Your task is to write out every line of the data exactly. Drop the pictures.

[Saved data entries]
[Start of Attachment]

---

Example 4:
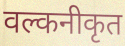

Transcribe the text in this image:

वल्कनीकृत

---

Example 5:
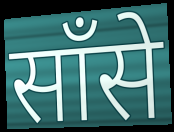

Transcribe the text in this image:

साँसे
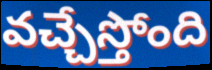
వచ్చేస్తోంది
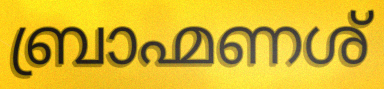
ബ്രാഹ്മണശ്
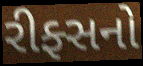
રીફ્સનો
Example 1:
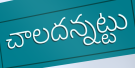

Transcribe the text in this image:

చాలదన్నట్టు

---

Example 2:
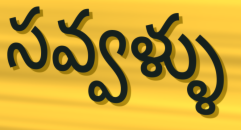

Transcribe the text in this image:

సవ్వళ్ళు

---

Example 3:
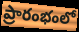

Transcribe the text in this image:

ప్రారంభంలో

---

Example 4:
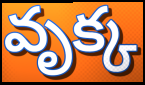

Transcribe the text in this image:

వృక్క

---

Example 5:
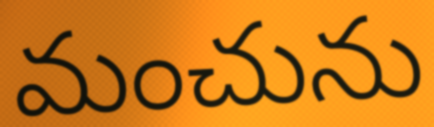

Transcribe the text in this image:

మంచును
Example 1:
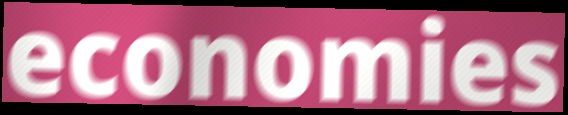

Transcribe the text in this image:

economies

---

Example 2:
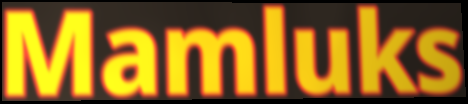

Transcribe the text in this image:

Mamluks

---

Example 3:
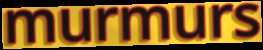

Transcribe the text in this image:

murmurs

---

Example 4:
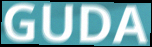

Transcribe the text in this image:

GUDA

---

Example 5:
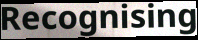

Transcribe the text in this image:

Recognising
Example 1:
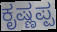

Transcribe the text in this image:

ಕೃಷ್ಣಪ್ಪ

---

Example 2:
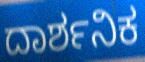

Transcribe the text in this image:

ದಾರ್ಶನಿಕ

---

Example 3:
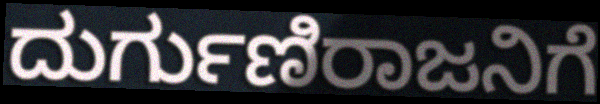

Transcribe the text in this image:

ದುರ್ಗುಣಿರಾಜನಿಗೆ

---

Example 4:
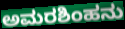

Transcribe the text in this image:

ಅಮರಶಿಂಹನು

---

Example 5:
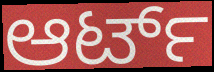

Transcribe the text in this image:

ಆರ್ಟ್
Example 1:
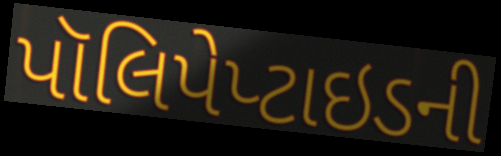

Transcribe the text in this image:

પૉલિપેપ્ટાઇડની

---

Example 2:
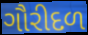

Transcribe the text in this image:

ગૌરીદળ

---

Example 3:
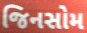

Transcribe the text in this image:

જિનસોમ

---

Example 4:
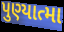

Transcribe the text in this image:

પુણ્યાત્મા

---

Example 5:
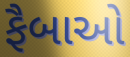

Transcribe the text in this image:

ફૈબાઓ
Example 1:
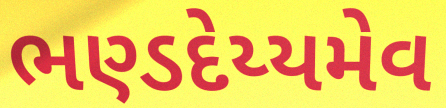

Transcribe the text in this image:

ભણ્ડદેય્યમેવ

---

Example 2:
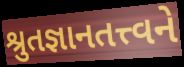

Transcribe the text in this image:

[End of Attachment]

## Result for this exercise:
---

Example 4:

Transcribe the text in this image:

वल्कनीकृत

---

Example 5:

Transcribe the text in this image:

साँसे
వచ్చేస్తోంది
ബ്രാഹ്മണശ്
રીફ્સનો
Example 1:

Transcribe the text in this image:

చాలదన్నట్టు

---

Example 2:

Transcribe the text in this image:

సవ్వళ్ళు

---

Example 3:

Transcribe the text in this image:

ప్రారంభంలో

---

Example 4:

Transcribe the text in this image:

వృక్క

---

Example 5:

Transcribe the text in this image:

మంచును
Example 1:

Transcribe the text in this image:

economies

---

Example 2:

Transcribe the text in this image:

Mamluks

---

Example 3:

Transcribe the text in this image:

murmurs

---

Example 4:

Transcribe the text in this image:

GUDA

---

Example 5:

Transcribe the text in this image:

Recognising
Example 1:

Transcribe the text in this image:

ಕೃಷ್ಣಪ್ಪ

---

Example 2:

Transcribe the text in this image:

ದಾರ್ಶನಿಕ

---

Example 3:

Transcribe the text in this image:

ದುರ್ಗುಣಿರಾಜನಿಗೆ

---

Example 4:

Transcribe the text in this image:

ಅಮರಶಿಂಹನು

---

Example 5:

Transcribe the text in this image:

ಆರ್ಟ್
Example 1:

Transcribe the text in this image:

પૉલિપેપ્ટાઇડની

---

Example 2:

Transcribe the text in this image:

ગૌરીદળ

---

Example 3:

Transcribe the text in this image:

જિનસોમ

---

Example 4:

Transcribe the text in this image:

પુણ્યાત્મા

---

Example 5:

Transcribe the text in this image:

ફૈબાઓ
Example 1:

Transcribe the text in this image:

ભણ્ડદેય્યમેવ

---

Example 2:

Transcribe the text in this image:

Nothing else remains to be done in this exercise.